I half understand the Arduino Uno power select circuit that uses as p-FET to disconnect the USBVCC when an external Vin is supplied, but one bit baffles me. If no external supply is connected then at startup what state is the p-FET in? If the p-FET is ON (Vgs -ve) then USBVCC powers the LMV358 op-amp which compares 3v3 to 0V and drags the p-FET gate voltage down and it all works (although the initial p-FET source voltage is floating). But if the p-FET is OFF then the LMV358 has no power, so the p-FET gate voltage is indeterminate, so what happens to the p-FET? It all seems a bit chicken and egg to me.

Could some kind person please explain what I am missing, as I would like to reuse this circuit?

Thanks,

Martin

The parasitic diode in the pfet allows Vbus - 0.7V through regardless. When the fet is turned on that voltage drop is reduced.

When it is off, then the power is unable to flow backwards into the USB, and the diode is reverse biased so is not conducting.

P-unP.png

In more detail:

Power can move forward from the USBVCC to the 5V rail through the p-FET because of the Drain-Source Diode. That diode has a drop of 0.7 to 1.2V. If USBVCC is +5V then 3.8 to 4.3V will get through to the 5V rail which powers the 3.3V regulator. If Vin/2 is less than the output of the 3.3V regulator the comparator output goes LOW. This pulls the Gate more then 1.5V below the Source (5V rail) and the p-FET turns on, shorting out the Drain-Source Diode and giving the full USBVCC 5V to the Arduino. If Vin/2 is greater than the output of the 3.3V regulator the comparator output goes HIGH. This brings the Gate voltage close to the Source voltage (5V rail) so the p-FET stays open.
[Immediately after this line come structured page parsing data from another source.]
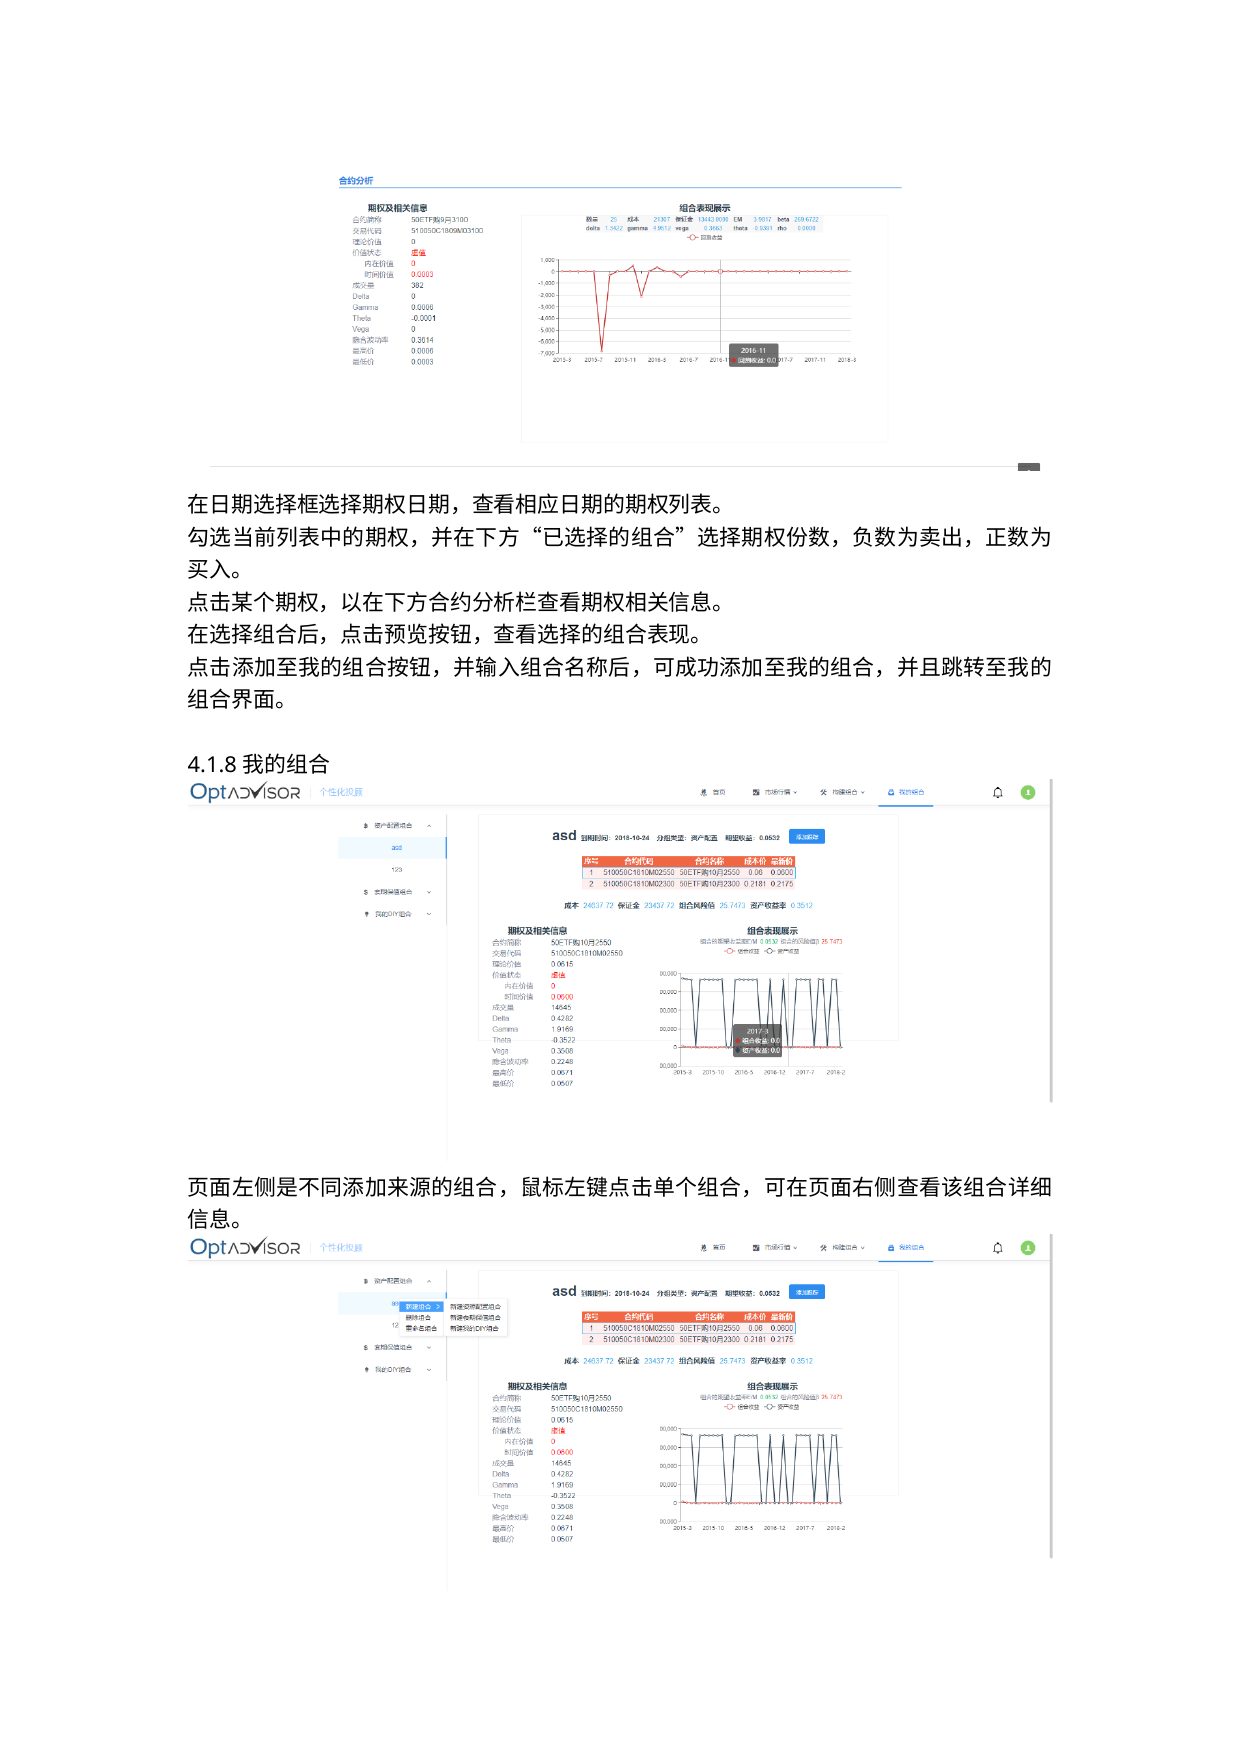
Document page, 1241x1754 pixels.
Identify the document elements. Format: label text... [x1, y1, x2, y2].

text 勾选当前列表中的期权，并在下方“已选择的组合”选择期权份数，负数为卖出，正数为买入。 [187, 519, 1053, 584]
picture [187, 779, 1053, 1161]
text 点击添加至我的组合按钮，并输入组合名称后，可成功添加至我的组合，并且跳转至我的组合界面。 [187, 649, 1053, 714]
text 在选择组合后，点击预览按钮，查看选择的组合表现。 [187, 617, 1053, 649]
picture [187, 162, 1053, 471]
picture [187, 1234, 1053, 1591]
text 页面左侧是不同添加来源的组合，鼠标左键点击单个组合，可在页面右侧查看该组合详细信息。 [187, 1169, 1053, 1234]
text 点击某个期权，以在下方合约分析栏查看期权相关信息。 [187, 584, 1053, 617]
text 4.1.8 我的组合 [187, 747, 1053, 779]
text 在日期选择框选择期权日期，查看相应日期的期权列表。 [187, 487, 1053, 519]
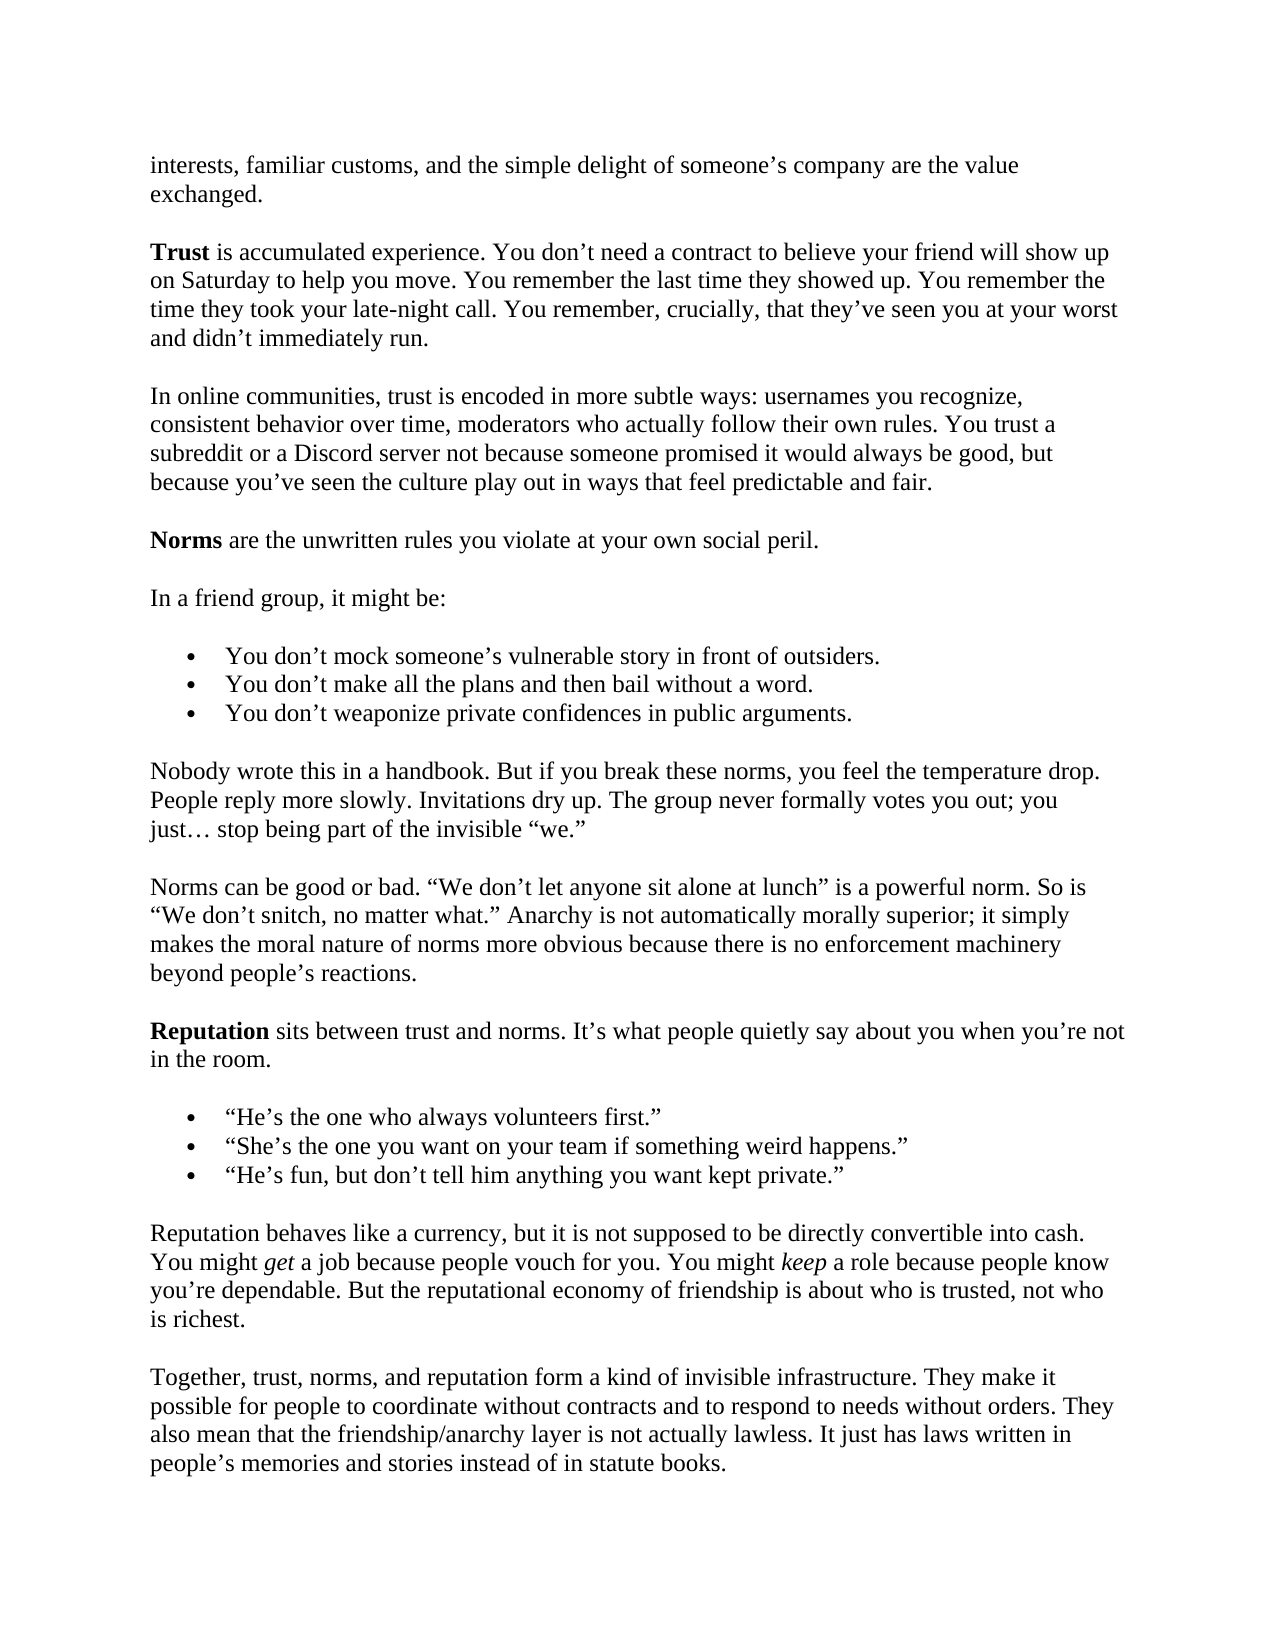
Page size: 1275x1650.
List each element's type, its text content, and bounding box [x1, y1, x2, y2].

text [150, 150, 1125, 207]
list “She’s the one you want on your team if something weird happens.” [187, 1131, 1125, 1160]
text In online communities, trust is encoded in more subtle ways: usernames you recognize, consistent behavior over time, moderators who actually follow their own rules. You trust a subreddit or a Discord server not because someone promised it would always be good, but because you’ve seen the culture play out in ways that feel predictable and fair. [150, 381, 1125, 496]
text Trust is accumulated experience. You don’t need a contract to believe your friend will show up on Saturday to help you move. You remember the last time they showed up. You remember the time they took your late-night call. You remember, crucially, that they’ve seen you at your worst and didn’t immediately run. [150, 237, 1125, 352]
list You don’t make all the plans and then bail without a word. [187, 669, 1125, 698]
text Reputation sits between trust and norms. It’s what people quietly say about you when you’re not in the room. [150, 1016, 1125, 1073]
text Norms are the unwritten rules you violate at your own social peril. [150, 525, 1125, 554]
text Reputation behaves like a currency, but it is not supposed to be directly convertible into cash. You might get a job because people vouch for you. You might keep a role because people know you’re dependable. But the reputational economy of friendship is about who is trusted, not who is richest. [150, 1218, 1125, 1333]
text Together, trust, norms, and reputation form a kind of invisible infrastructure. They make it possible for people to coordinate without contracts and to respond to needs without orders. They also mean that the friendship/anarchy layer is not actually lawless. It just has laws written in people’s memories and stories instead of in statute books. [150, 1362, 1125, 1477]
list You don’t mock someone’s vulnerable story in front of outsiders. [187, 641, 1125, 669]
text Nobody wrote this in a handbook. But if you break these norms, you feel the temperature drop. People reply more slowly. Invitations dry up. The group never formally votes you out; you just… stop being part of the invisible “we.” [150, 756, 1125, 842]
list You don’t weaponize private confidences in public arguments. [187, 698, 1125, 727]
text In a friend group, it might be: [150, 583, 1125, 612]
list “He’s the one who always volunteers first.” [187, 1102, 1125, 1131]
text Norms can be good or bad. “We don’t let anyone sit alone at lunch” is a powerful norm. So is “We don’t snitch, no matter what.” Anarchy is not automatically morally superior; it simply makes the moral nature of norms more obvious because there is no enforcement machinery beyond people’s reactions. [150, 872, 1125, 987]
list “He’s fun, but don’t tell him anything you want kept private.” [187, 1160, 1125, 1189]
Power can't go from the 5V rail to the USBVCC line because the Drain-Source diode points the other way.

If you used just a plain safety diode the 5V rail would only get USBVCC minus the diode drop.

Thanks for the great explanations ... nifty MOSFET :)

Thank You John Although the circuit is easily understandable for me that was the best explanation I have seen yet for a simple but subtle circuit... IMO

Doc